2008年7月13日日曜日

燐光群 ローゼ・ベルント

12/07/2008 マチネ

せんがわ劇場初見参。思ったよりも大きな建物で驚く。新しい劇場だけれど、冷たい感じのしない、割と感じの良い小屋だ。

ここのところ、燐光群の芝居は、観に行っては毒づくことが多かったのだけれど、何といっても今回は大鷹明良さんが出演しているので、それを観たかった。そして、それは、ある程度満たされた。と思う。

でも、やっぱり今回も、坂手シュプレヒコール演出が凶と出て、2時間20分、つらかった。いや、そもそも、19世紀末の「自然主義悲劇の最高傑作」と燐光群の本人達は非常に幸福な結婚、でも、いかんせん100年遅かった、ということなのだろうか。

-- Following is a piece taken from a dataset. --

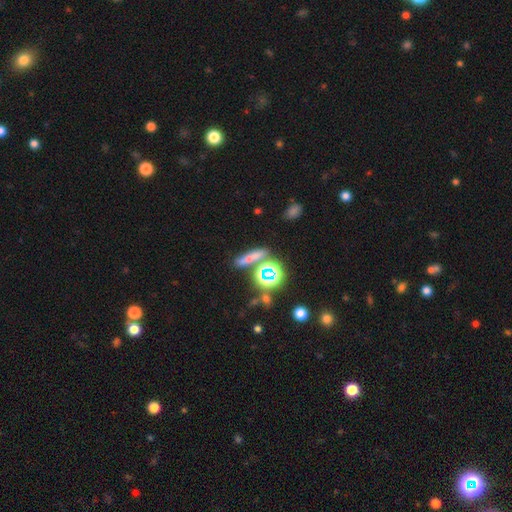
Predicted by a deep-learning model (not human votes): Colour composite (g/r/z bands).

色々毒づくポイントはあるのだけれど、一番大きいのは占部房子の使い方で、正直、2時間強の叫びっぱなし、暴れっぱなし、観ていられず目のやり場 に困った。一言も叫ばず、暴れず、男を舐めたような目つきで、でも、狂気へと進んでいく(われながらなんてチープな!)姿がみれたらよかったのになー、 と、冒頭からずっと思っていた。そして、そのまま終わった。坂手流の「現代テイスト」への改訂も、今回は皮相的に過ぎて苦しかった。

その日他で飲んでいてなるほどと思ったのだが、話のモチーフは去年武藤真弓演出のリーディングで観たファスビンガーの「ブレーメンの自由」に似て いる -社会の抑圧、家族、ジェンダー、宗教-。でも、「悲劇のヒロイン」の見せ方が坂手演出と武藤演出で全然違っていて、正直、村田牧子のヒロインの方 が全然面白かった。

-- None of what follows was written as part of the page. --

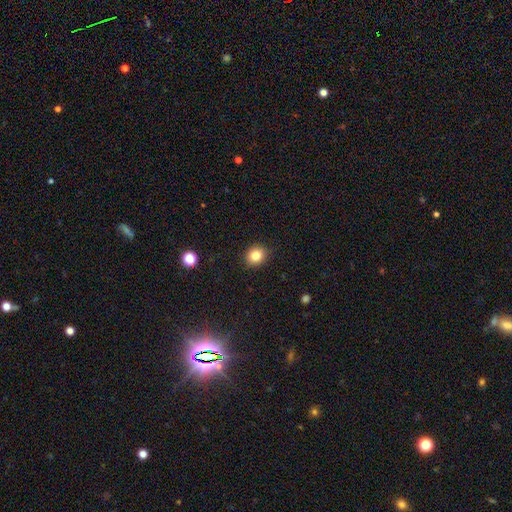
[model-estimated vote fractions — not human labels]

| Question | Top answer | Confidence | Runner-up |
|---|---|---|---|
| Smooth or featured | smooth | 83% | star or artifact (11%) |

芝居がはねた後、黙って前のめりで早足で帰ろうかとも思ったのだが、Nじさん、Sい君と鉢合わせて、近所でお茶。Nさんの演劇Loveぶりに、ざ らついてばかりの自分が恥ずかしくなった。あぁ、ほんとうの芝居好きというのは、あなたのことを指すのだろう。心が洗われました。で、その場で言い忘れて いてまたもあとで後悔したのだが、「て、の演技、素晴しかったですよ」。この場を借りて申し上げます。だれかNじさんにあったら伝えて。